Senior Consultant David Baska, Ph.D., P.E., CEG, led Terracon engineers in the building performance evaluation by characterizing the ground shaking intensity. The first step was to properly characterize the soil profile overlying bedrock using conventional drilling and sampling methods, augmented with down-hole and seismic CPT soundings. The shear wave velocity measurements from the soundings allowed accurate estimation of material stiffness, and more importantly, the contrast in stiffness between the rock and soil. In the absence of strong motion recording devices at the building location, the ground response to earthquake excitation was modeled using numerical methods. This produced a suite of acceleration time histories representative of ground motions entering the building’s foundation during the earthquake.

Concurrent to Terracon’s modeling efforts, the structural engineer created a 3-D model of the shallow footing-supported, dock-high, tiltwall warehouse. The model allowed computer simulation of structural response to the suite of acceleration time histories.

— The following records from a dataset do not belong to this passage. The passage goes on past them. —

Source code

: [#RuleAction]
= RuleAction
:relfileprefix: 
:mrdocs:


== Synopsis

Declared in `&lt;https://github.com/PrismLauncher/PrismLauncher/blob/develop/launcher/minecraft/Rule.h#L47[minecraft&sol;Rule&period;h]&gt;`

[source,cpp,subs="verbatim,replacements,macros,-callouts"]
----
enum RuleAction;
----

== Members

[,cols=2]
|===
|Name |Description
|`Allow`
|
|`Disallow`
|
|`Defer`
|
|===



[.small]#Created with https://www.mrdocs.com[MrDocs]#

The modeling efforts of Terracon and the structural engineer led to the conclusion that the building was likely not damaged by ground shaking, because the capacity of the lateral force resisting system exceeded the demand imposed by the earthquake. The insurer was only responsible for earthquakerelated damages; consequently, the cause of damage to the roof connection was not pursued further. However, consolidation settlement before the earthquake and/or a construction defect in the superstructure may have caused the observed damage.

The local knowledge of Terracon’s project engineers, complemented by the assistance of experienced senior consultants and technical leaders in the firm, make these challenging questions from clients possible to solve. Through our internal network, we link all of our engineers and scientists to extensive resources and specialized experience, like that of our senior consultants.